1 Platonischer Idealismus und die Frage nach dem Preis des Guten

Umgangssprachlich bedeutet Idealismus nicht das Gleiche wie philosophisch bzw. erkenntnistheoretisch. Der "umgangssprachliche Idealist" zeichnet sich dadurch aus, dass er sein Leben oder wenigstens einen Großteil seiner Energie in die Verwirklichung von Idealen investiert, von deren Güte und Notwendigkeit er überzeugt ist. Die "erkenntnistheoretische Idealistin" hingegen glaubt, dass die geistige oder auch spirituelle Welt der Ideen gegenüber der materiellen Erscheinungswelt Vorrang hat und ursprünglich ist. Es handelt sich dabei allerdings nicht um Gegensätze, sondern nur um Unterschiede, und manch erkenntnistheoretischer Idealist mag auch in lebenspraktischer Hinsicht idealistisch eingestellt sein. Dies trifft schon für die Schlüsselfigur des Idealismus, Platon (427-347 v. Chr.), zu und ist freilich für pädagogisches Denken und Handeln auch in der heutigen Zeit - die wahrscheinlich mehr von beiden Idealismen durchdrungen und geprägt ist, als den meisten bewusst oder lieb sein mag - noch von Bedeutung.
1.1 Mit verdorbenen Augen wiedergekehrt

In Platons Staat, einem der welthistorisch bedeutsamen Werke, welches der Frage nach der Gerechtigkeit und der guten Staatsform gewidmet ist und in welchem Platon zugleich das dazu passende pädagogische Programm entwirft, wird im siebenten Buch das bekannte Höhlengleichnis präsentiert, das einen der ältesten abendländischen Texte über Bildung (und Unbildung) darstellt und auch noch den heutigen Leser zu faszinieren vermag.

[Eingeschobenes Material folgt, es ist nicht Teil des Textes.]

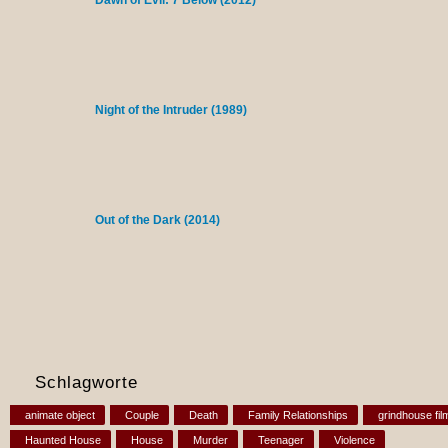
Dawn of Evil: 7 Below (2012)
Night of the Intruder (1989)
Out of the Dark (2014)
Schlagworte
animate object
Couple
Death
Family Relationships
grindhouse fil
Haunted House
House
Murder
Teenager
Violence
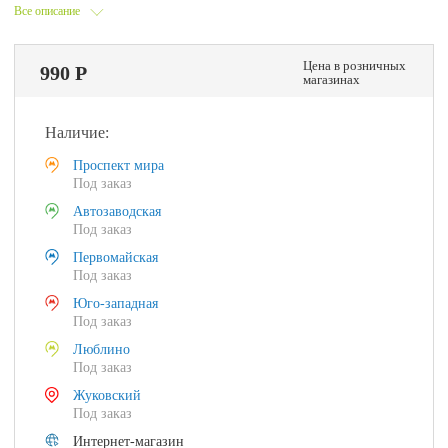
Все описание
Цена в розничных
990 Р
магазинах
Наличие:
Проспект мира
Под заказ
Автозаводская
Под заказ
Первомайская
Под заказ
Юго-западная
Под заказ
Люблино
Под заказ
Жуковский
Под заказ
Интернет-магазин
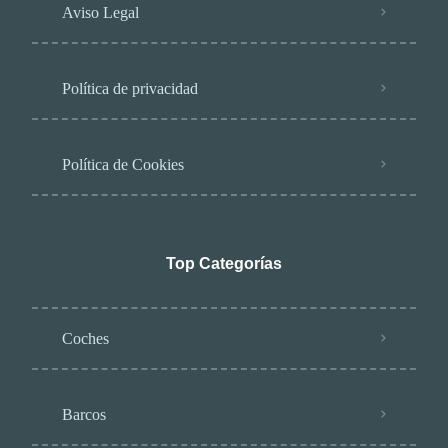
Aviso Legal
Política de privacidad
Política de Cookies
Top Categorías
Coches
Barcos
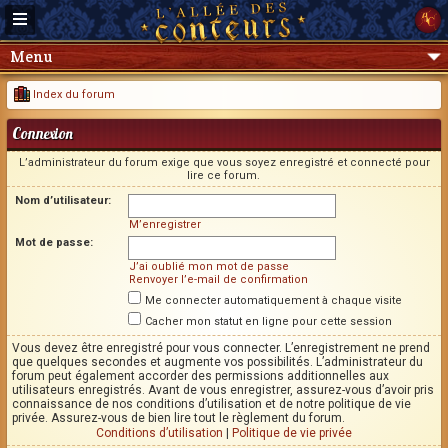
Menu
Index du forum
Connexion
L’administrateur du forum exige que vous soyez enregistré et connecté pour
lire ce forum.
Nom d’utilisateur:
M’enregistrer
Mot de passe:
J’ai oublié mon mot de passe
Renvoyer l’e-mail de confirmation
Me connecter automatiquement à chaque visite
Cacher mon statut en ligne pour cette session
Vous devez être enregistré pour vous connecter. L’enregistrement ne prend
que quelques secondes et augmente vos possibilités. L’administrateur du
forum peut également accorder des permissions additionnelles aux
utilisateurs enregistrés. Avant de vous enregistrer, assurez-vous d’avoir pris
connaissance de nos conditions d’utilisation et de notre politique de vie
privée. Assurez-vous de bien lire tout le règlement du forum.
Conditions d’utilisation
|
Politique de vie privée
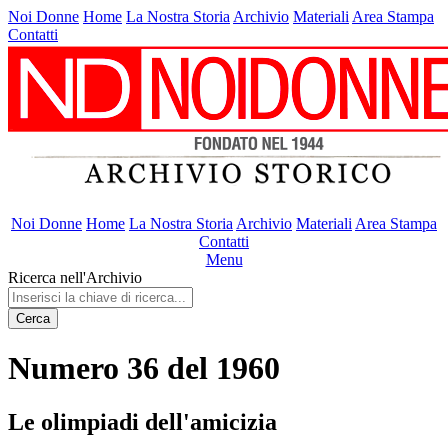
Noi Donne
Home
La Nostra Storia
Archivio
Materiali
Area Stampa
Contatti
Noi Donne
Home
La Nostra Storia
Archivio
Materiali
Area Stampa
Contatti
Menu
Ricerca nell'Archivio
Cerca
Numero 36 del 1960
Le olimpiadi dell'amicizia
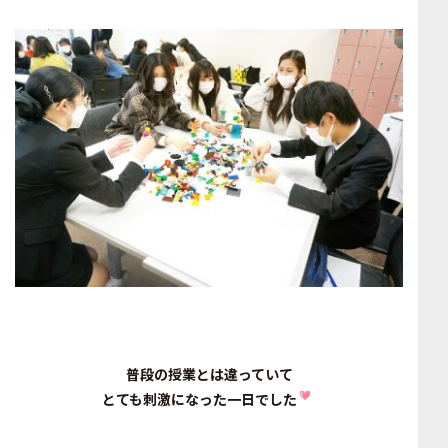
普段の授業とは違っていて
とても刺激になった一日でした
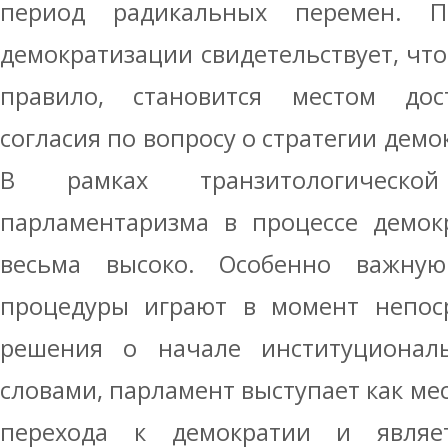
период радикальных перемен. По
демократизации свидетельствует, что
правило, становится местом дос
согласия по вопросу о стратегии дем
В рамках транзитологическ
парламентаризма в процессе демок
весьма высоко. Особенно важную
процедуры играют в момент непоср
решения о начале институционал
словами, парламент выступает как ме
перехода к демократии и являет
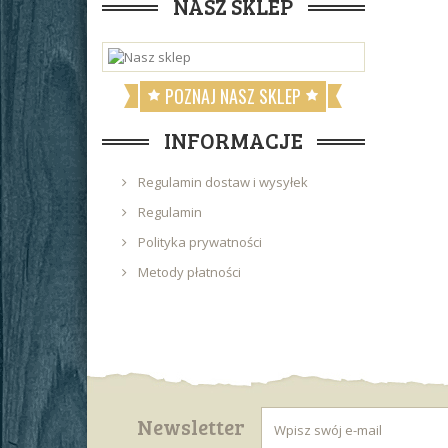
NASZ SKLEP
POZNAJ NASZ SKLEP
INFORMACJE
Regulamin dostaw i wysyłek
Regulamin
Polityka prywatności
Metody płatności
Newsletter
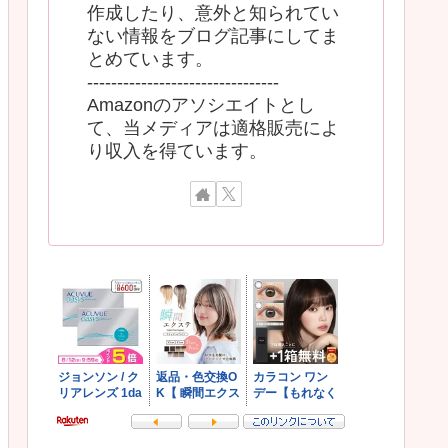
作成したり、意外と知られてい
ない情報をブログ記事にしてま
とめています。
--------------------------------
Amazonのアソシエイトとし
て、当メディアは適格販売によ
り収入を得ています。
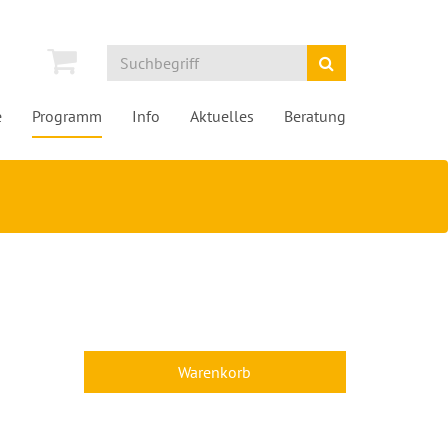
e
Programm
Info
Aktuelles
Beratung
Warenkorb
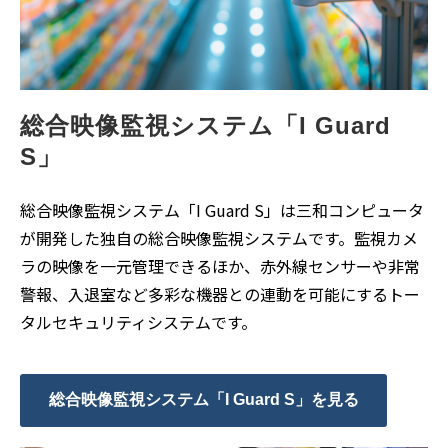
総合映像監視システム「I Guard 
S」
総合映像監視システム「I Guard S」は三和コンピュータ
が開発した独自の総合映像監視システムです。監視カメ
ラの映像を一元管理できるほか、赤外線センサーや非常
警報、入退室など多彩な機器との連動を可能にするトー
タルセキュリティシステムです。
総合映像監視システム「I Guard S」を見る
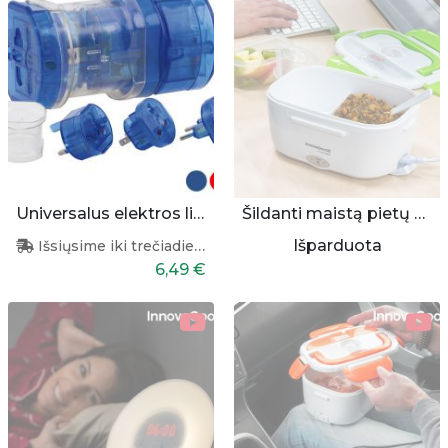
Universalus elektros lizdo adapteris
Šildanti maistą pietų dežutė
Išparduota
Išsiųsime iki trečiadienio
6,49 €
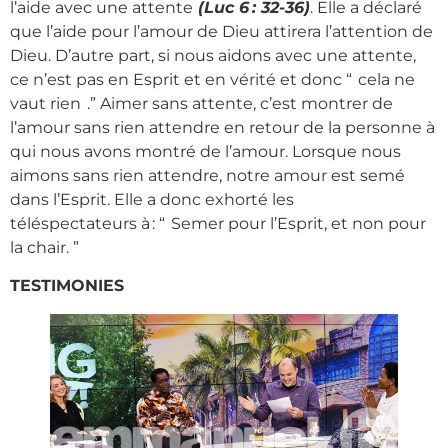
l’aide avec une attente
(Luc 6 : 32-36)
. Elle a déclaré
que l’aide pour l’amour de Dieu attirera l’attention de
Dieu. D’autre part, si nous aidons avec une attente,
ce n’est pas en Esprit et en vérité et donc “ cela ne
vaut rien .” Aimer sans attente, c’est montrer de
l’amour sans rien attendre en retour de la personne à
qui nous avons montré de l’amour. Lorsque nous
aimons sans rien attendre, notre amour est semé
dans l’Esprit. Elle a donc exhorté les
téléspectateurs à : “ Semer pour l’Esprit, et non pour
la chair. ”
TESTIMONIES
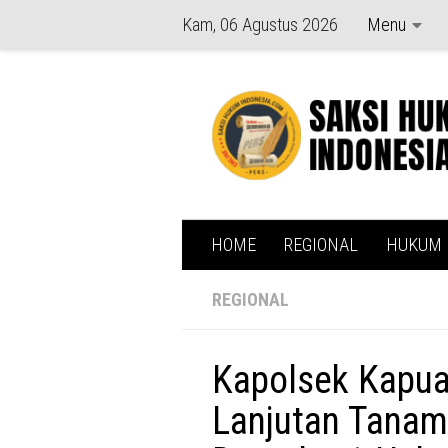
Kam, 06 Agustus 2026
Menu
Skip to content
HOME
REGIONAL
HUKUM
REGIONAL
Kapolsek Kapu
Lanjutan Tanam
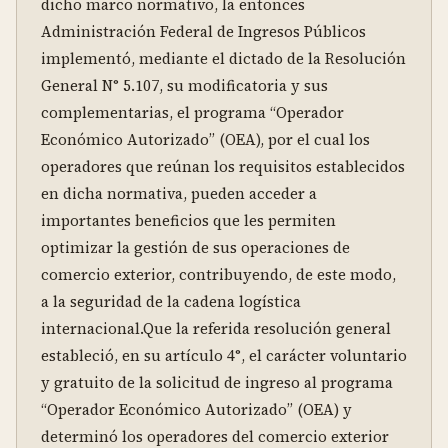
dicho marco normativo, la entonces 
Administración Federal de Ingresos Públicos 
implementó, mediante el dictado de la Resolución 
General N° 5.107, su modificatoria y sus 
complementarias, el programa “Operador 
Económico Autorizado” (OEA), por el cual los 
operadores que reúnan los requisitos establecidos 
en dicha normativa, pueden acceder a 
importantes beneficios que les permiten 
optimizar la gestión de sus operaciones de 
comercio exterior, contribuyendo, de este modo, 
a la seguridad de la cadena logística 
internacional.Que la referida resolución general 
estableció, en su artículo 4°, el carácter voluntario 
y gratuito de la solicitud de ingreso al programa 
“Operador Económico Autorizado” (OEA) y 
determinó los operadores del comercio exterior 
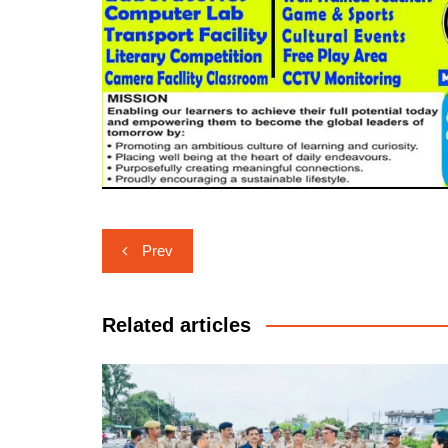
Post
Prev
navigation
Related articles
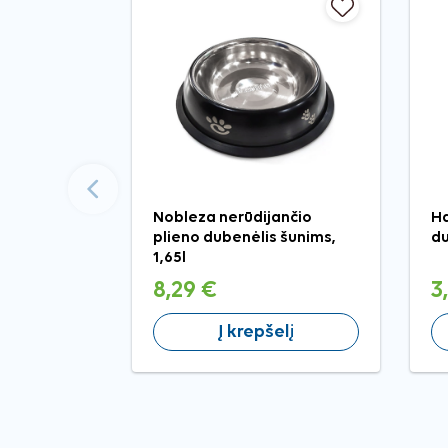
Ankstesnis
Nobleza nerūdijančio
Ha
plieno dubenėlis šunims,
du
1,65l
8,29 €
3
Į krepšelį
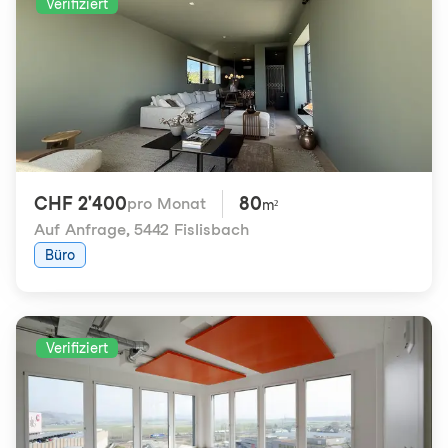
Verifiziert
CHF 2'400
80
pro Monat
m²
Auf Anfrage
,
5442 Fislisbach
Büro
Verifiziert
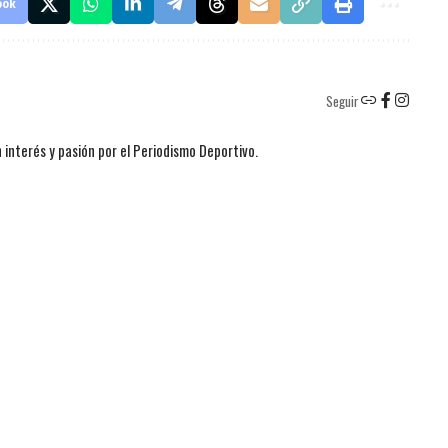
ook
Seguir
 interés y pasión por el Periodismo Deportivo.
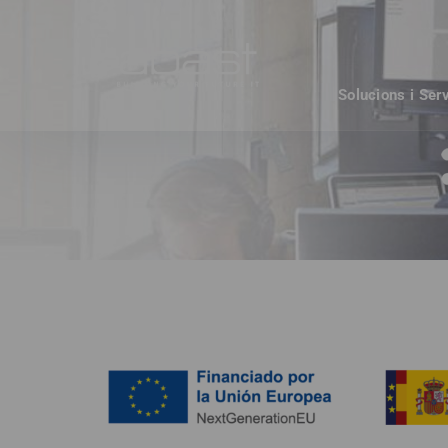
Solucions i Ser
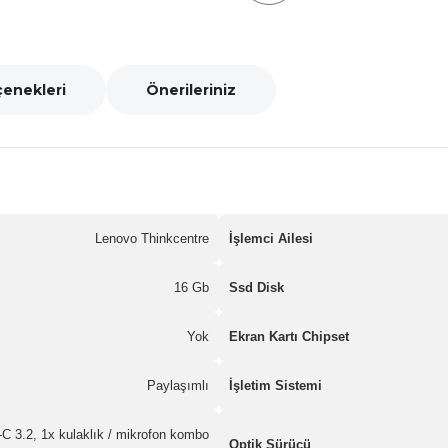
çenekleri
Önerileriniz
Lenovo Thinkcentre
İşlemci Ailesi
16 Gb
Ssd Disk
Yok
Ekran Kartı Chipset
Paylaşımlı
İşletim Sistemi
C 3.2, 1x kulaklık / mikrofon kombo
Optik Sürücü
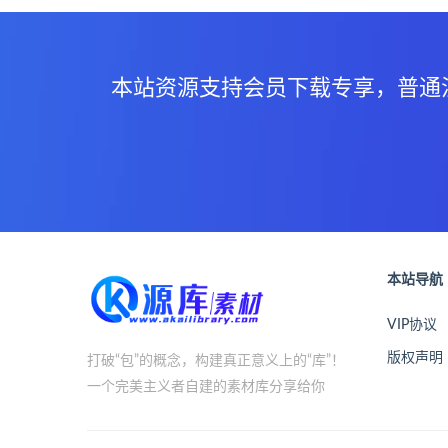
本站资源支持会员下载专享，普通
本站导航
VIP协议
版权声明
打破“包”的概念，构建真正意义上的“库”！
一个完美主义者自建的素材库分享给你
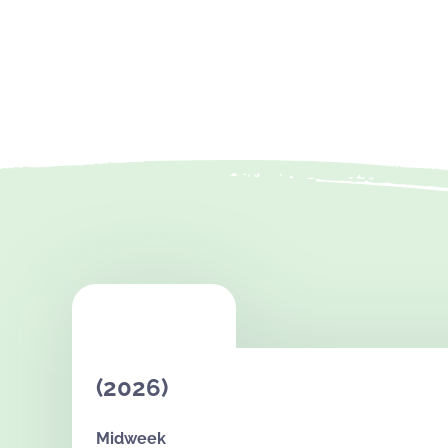
(2026)
Midweek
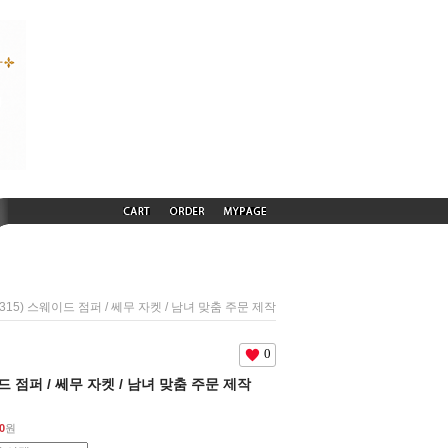
50315) 스웨이드 점퍼 / 쎄무 자켓 / 남녀 맞춤 주문 제작
0
이드 점퍼 / 쎄무 자켓 / 남녀 맞춤 주문 제작
0
원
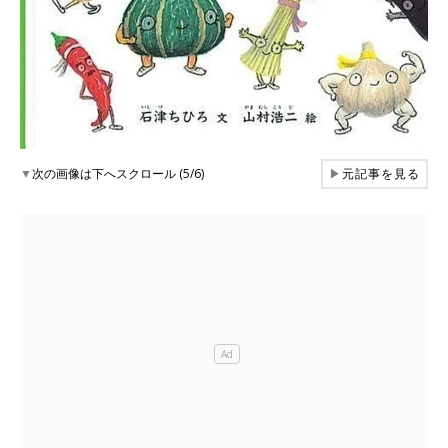
▼
次の画像は下へスクロール (5/6)
▶
元記事を見る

Sokrates : "Und nun vergleiche Bildung und Unbildung in unserer Natur mit folgendem Zustand. Stelle dir Menschen vor in einer unterirdischen, höhlenartigen Wohnstätte mit lang nach aufwärts gestrecktem Eingang, entsprechend der Ausdehnung der Höhle. Von Kind auf sind sie in dieser Höhle festgebannt mit Fesseln an Schenkeln und Hals; sie bleiben also immer an der nämlichen Stelle und sehen nur geradeaus vor sich hin, denn durch die Fesseln werden sie gehindert, ihren Kopf zu herumzubewegen. Von oben her aber aus der Ferne leuchtet hinter ihnen das Licht eines Feuers. Zwischen dem Feuer aber und den Gefesselten läuft oben ein Weg hin, dem entlang eine niedrige Mauer errichtet ist (...). Längs dieser Mauer (...) tragen Menschen allerlei Geräte vorbei, die über die Mauer hinausragen, Statuen verschiedenster Art aus Stein und Holz von Menschen und anderen Lebewesen, wobei wie begreiflich, die Vorübergehenden teils reden, teils schweigen" (Platon 1979, S. 268 / 514a).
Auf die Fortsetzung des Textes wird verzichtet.